Saved entries:
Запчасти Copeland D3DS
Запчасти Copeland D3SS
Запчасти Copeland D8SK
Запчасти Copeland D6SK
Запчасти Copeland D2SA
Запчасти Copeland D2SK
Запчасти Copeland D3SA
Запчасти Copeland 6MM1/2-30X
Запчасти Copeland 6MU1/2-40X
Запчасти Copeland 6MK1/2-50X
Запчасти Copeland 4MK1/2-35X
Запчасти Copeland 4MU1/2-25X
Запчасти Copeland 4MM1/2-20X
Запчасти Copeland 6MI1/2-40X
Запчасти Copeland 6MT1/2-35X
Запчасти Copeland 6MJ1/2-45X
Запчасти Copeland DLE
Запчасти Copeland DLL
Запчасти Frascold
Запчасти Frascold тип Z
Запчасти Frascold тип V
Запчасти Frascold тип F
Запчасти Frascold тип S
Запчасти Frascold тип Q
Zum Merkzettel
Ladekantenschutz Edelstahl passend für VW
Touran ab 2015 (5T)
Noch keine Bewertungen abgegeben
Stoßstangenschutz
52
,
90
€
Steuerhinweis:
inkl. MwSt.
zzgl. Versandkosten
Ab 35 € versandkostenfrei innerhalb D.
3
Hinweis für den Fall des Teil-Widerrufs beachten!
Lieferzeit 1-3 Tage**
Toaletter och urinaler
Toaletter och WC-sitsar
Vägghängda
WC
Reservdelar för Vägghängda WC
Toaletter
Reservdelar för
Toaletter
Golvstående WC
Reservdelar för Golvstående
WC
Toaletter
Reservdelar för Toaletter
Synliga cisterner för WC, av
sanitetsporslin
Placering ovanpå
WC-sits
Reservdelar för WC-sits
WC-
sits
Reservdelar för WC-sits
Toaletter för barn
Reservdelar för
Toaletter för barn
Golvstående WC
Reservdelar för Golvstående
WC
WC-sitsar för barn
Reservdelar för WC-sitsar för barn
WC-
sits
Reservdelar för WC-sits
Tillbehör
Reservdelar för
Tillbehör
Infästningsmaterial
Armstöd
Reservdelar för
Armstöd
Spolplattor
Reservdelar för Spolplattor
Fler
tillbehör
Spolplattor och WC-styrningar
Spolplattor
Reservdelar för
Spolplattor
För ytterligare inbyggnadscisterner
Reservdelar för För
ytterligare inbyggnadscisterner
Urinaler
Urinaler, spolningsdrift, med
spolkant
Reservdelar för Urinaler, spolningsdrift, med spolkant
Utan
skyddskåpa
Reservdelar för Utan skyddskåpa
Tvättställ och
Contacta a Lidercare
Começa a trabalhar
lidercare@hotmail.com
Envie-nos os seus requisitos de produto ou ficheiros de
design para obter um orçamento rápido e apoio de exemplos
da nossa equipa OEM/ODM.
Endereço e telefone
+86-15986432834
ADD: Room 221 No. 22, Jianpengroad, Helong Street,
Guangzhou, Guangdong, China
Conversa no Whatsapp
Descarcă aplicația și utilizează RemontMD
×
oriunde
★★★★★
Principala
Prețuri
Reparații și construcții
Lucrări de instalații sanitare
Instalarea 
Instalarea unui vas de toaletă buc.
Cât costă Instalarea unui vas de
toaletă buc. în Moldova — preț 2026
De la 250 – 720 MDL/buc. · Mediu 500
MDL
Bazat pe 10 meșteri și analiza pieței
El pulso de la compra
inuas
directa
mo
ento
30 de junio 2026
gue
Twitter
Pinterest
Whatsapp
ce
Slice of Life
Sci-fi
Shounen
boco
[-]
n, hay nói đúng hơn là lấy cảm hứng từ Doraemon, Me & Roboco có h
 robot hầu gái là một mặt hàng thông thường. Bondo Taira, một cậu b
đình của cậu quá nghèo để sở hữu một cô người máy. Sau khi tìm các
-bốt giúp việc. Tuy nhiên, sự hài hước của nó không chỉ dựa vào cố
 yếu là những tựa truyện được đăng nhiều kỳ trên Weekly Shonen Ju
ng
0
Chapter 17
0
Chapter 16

- **Instructions to follow**:
Swap "Запчасти" for "Детали" in the records, beginning at the first line and stopping after the line that contains "Hinweis für den", and give those lines with nothing else altered.

- **Your response**:
Детали Copeland D3DS
Детали Copeland D3SS
Детали Copeland D8SK
Детали Copeland D6SK
Детали Copeland D2SA
Детали Copeland D2SK
Детали Copeland D3SA
Детали Copeland 6MM1/2-30X
Детали Copeland 6MU1/2-40X
Детали Copeland 6MK1/2-50X
Детали Copeland 4MK1/2-35X
Детали Copeland 4MU1/2-25X
Детали Copeland 4MM1/2-20X
Детали Copeland 6MI1/2-40X
Детали Copeland 6MT1/2-35X
Детали Copeland 6MJ1/2-45X
Детали Copeland DLE
Детали Copeland DLL
Детали Frascold
Детали Frascold тип Z
Детали Frascold тип V
Детали Frascold тип F
Детали Frascold тип S
Детали Frascold тип Q
Zum Merkzettel
Ladekantenschutz Edelstahl passend für VW
Touran ab 2015 (5T)
Noch keine Bewertungen abgegeben
Stoßstangenschutz
52
,
90
€
Steuerhinweis:
inkl. MwSt.
zzgl. Versandkosten
Ab 35 € versandkostenfrei innerhalb D.
3
Hinweis für den Fall des Teil-Widerrufs beachten!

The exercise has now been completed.